Eventually, Parent stated that he and the others went in a convoy to Berlin. Due to the war, the city had been divided into four sectors: Russian, French, British and American. While the French, British and American sectors represented the free and democratic western world, the Russian side came to be known as the Iron Curtain Communist East.

Parent said it was frustrating and heartbreaking to see what the people of East Germany go through.

“They didn’t have their own resources. We were stealing from everything these people needed to live, ”he said.

This is something Parent is not too sure people can realize when they think of the Berlin Wall. They may have heard of the existence of West Berlin and East Berlin, but may not always realize how much people on the Communist side have really suffered, he said.

Because the people lived in a city, Parent said they did not have farmland to plant and harvest crops and turn them into food. People depended on American troops and others to carry the necessities they needed to survive, such as food, clothing, and more.

The pilots and their planes were also always under threat of being shot down while delivering an airdrop.

Parent said the Communist German Democratic Republic (GDR) built the wall in an attempt to keep Western influence out of East Germany. Although rumors spread in 1961 that measures would be taken to strengthen the border to prevent East Germans from crossing into West Germany, East German leader Walter Ulbricht refuted the rumors and said there was no intention to build a wall.
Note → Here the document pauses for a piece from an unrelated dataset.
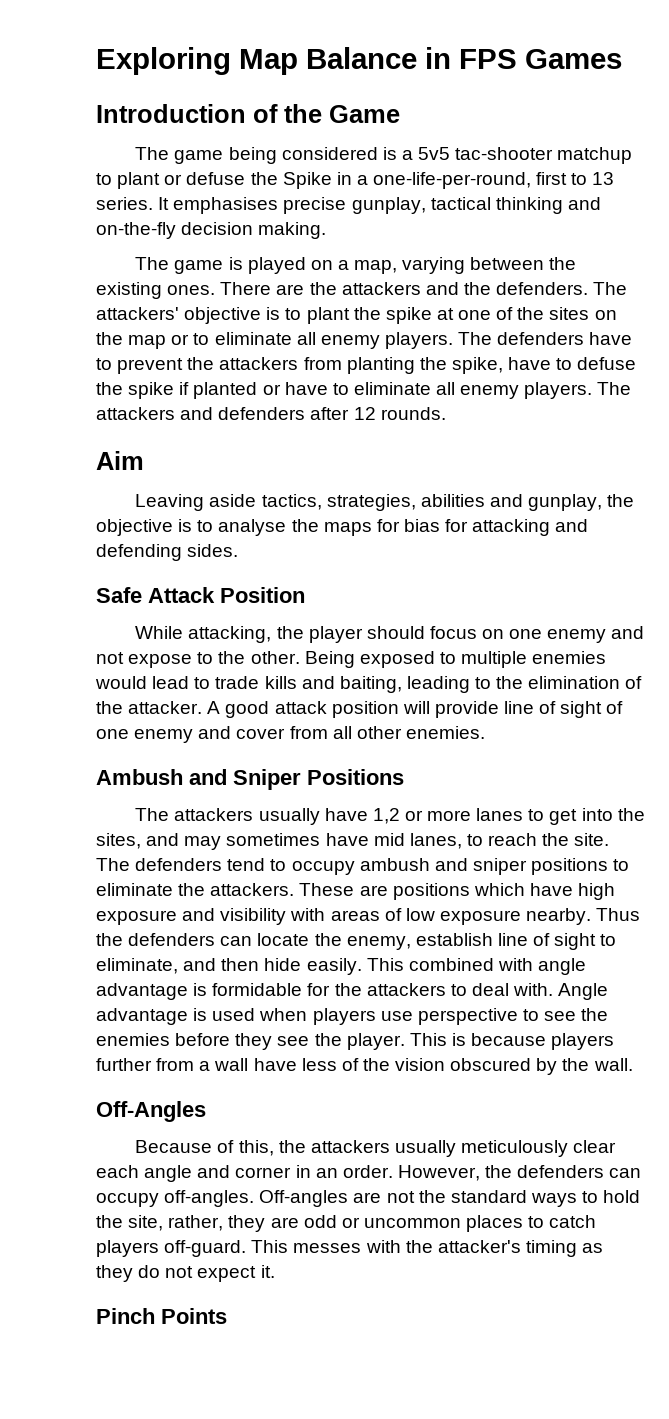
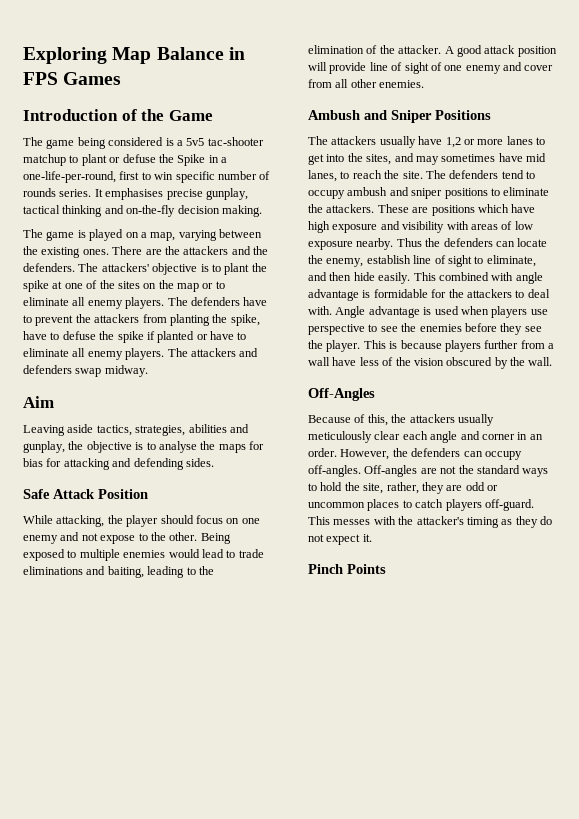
[592,172,615,185] 13 -> [154,171,271,183] [23,188,56,197] win specific number of rounds
[310,407,446,420] after 12 rounds. -> [75,365,148,377] swap midway.
[264,676,297,689] kills -> [23,566,83,575] eliminations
However, on the night of August 12-13, 1961, a metal barrier was built around West Berlin and all established crossings were closed. As a result, neighborhoods were divided and families were separated overnight. To establish a more solid structure, a concrete wall 12 feet high and 4 feet wide was erected with razor sharp barbed wire to prevent people from fleeing East Germany to the west.

Parent said that initially many people thought the wall was only temporary. No one had imagined that they wouldn’t fall or that they wouldn’t be allowed to cross freely to the west until 40 years later, in 1989.

Parent said that initially only one wall was built. Because people were constantly trying to escape from the Communist side, a second wall was built with a “death strip” between the two, which was up to 160 meters wide and contained anti-vehicle trenches, nail beds and other tusks. The people who by chance were able to climb the wall and cross the razor sharp wire to the death strip were immediately shot.

Communication between families, friends and other separated people was weak or non-existent. Sometimes, Parent said, he would watch people greet each other from time to time, if one of them was on higher ground.

There was also constant pressure that the Soviets would invade and take control of West Berlin as well.

Parent said the contrast between East Berlin and West Berlin is very stark. On the west side, life went on as usual – people bought food, clothes and other items, got together with friends, and enjoyed different arts and more. It was quite the opposite on the east side.

“It was like a war zone. Bombed buildings, just rubble. You rarely saw anyone outside, ”he said.

When Parent was in Germany, he took several photos of what he saw. After returning home, he also began to follow the news of what was happening abroad. After the wall fell in 1989, and people were able to walk through, Parent said he had read and seen pictures of how many people stood outside grocery stores, looking out of windows – amazed at how much food was available, like apples and oranges and people could just come in and buy it.

“There are so many things we take for granted until we don’t have them anymore. This is why we must protect the freedom we have, ”he said.